◆ **Assignment**
Check every line in the records below for the word "jalur" and report how many have it, nothing more.

[Extracted page text data]
Segment Open
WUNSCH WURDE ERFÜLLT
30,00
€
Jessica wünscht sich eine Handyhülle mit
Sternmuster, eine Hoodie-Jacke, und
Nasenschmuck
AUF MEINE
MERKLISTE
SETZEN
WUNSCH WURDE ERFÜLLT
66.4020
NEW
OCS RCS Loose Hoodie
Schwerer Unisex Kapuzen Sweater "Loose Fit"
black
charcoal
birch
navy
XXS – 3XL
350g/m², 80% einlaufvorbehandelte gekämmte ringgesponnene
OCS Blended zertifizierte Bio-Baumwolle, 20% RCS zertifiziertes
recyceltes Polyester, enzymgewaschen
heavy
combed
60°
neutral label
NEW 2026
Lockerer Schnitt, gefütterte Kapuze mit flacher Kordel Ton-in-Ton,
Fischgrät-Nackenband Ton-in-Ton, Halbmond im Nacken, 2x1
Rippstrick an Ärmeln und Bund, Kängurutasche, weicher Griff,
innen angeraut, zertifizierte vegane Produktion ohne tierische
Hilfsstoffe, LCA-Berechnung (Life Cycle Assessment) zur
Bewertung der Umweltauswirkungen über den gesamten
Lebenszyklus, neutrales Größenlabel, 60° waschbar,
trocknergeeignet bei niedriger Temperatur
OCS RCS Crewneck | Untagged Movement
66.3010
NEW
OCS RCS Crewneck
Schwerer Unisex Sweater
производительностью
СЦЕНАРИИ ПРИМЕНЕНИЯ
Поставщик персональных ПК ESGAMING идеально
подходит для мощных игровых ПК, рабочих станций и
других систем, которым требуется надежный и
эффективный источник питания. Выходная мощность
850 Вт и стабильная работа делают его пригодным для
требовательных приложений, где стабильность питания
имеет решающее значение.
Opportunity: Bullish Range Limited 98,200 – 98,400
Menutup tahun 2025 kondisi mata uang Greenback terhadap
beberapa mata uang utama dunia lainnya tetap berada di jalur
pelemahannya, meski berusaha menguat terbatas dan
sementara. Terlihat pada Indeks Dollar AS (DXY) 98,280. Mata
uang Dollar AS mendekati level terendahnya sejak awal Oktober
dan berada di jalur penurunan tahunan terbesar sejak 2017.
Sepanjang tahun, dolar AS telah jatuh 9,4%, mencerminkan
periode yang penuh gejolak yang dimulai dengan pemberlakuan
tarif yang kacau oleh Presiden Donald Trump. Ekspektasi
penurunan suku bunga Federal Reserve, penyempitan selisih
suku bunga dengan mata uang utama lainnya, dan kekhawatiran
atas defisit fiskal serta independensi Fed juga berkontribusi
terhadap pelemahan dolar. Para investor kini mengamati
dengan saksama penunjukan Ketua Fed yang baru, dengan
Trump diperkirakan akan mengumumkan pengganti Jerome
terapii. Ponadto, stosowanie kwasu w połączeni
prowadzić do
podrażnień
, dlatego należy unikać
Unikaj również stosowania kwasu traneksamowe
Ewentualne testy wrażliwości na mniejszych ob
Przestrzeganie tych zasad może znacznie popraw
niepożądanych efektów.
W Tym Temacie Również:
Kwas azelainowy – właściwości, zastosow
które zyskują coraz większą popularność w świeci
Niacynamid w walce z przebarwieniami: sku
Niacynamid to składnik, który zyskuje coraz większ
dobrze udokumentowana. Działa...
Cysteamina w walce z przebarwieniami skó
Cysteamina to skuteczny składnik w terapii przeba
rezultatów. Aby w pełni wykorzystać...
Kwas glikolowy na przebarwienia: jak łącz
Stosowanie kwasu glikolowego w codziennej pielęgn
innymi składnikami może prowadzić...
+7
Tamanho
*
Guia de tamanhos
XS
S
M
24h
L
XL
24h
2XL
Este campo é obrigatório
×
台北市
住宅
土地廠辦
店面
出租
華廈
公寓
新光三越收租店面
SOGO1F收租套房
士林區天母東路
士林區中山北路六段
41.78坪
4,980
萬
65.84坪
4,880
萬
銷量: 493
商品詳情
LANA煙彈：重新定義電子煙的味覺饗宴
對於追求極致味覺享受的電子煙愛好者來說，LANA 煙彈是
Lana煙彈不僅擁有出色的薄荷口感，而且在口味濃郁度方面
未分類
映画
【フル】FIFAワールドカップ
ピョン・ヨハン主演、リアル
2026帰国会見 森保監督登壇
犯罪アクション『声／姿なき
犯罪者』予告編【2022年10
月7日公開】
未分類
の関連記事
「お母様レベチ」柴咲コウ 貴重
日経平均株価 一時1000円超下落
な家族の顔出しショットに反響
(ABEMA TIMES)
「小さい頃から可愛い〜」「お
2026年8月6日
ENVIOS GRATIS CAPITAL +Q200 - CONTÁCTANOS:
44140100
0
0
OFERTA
Segment Closed
◆ **Response to the task**
2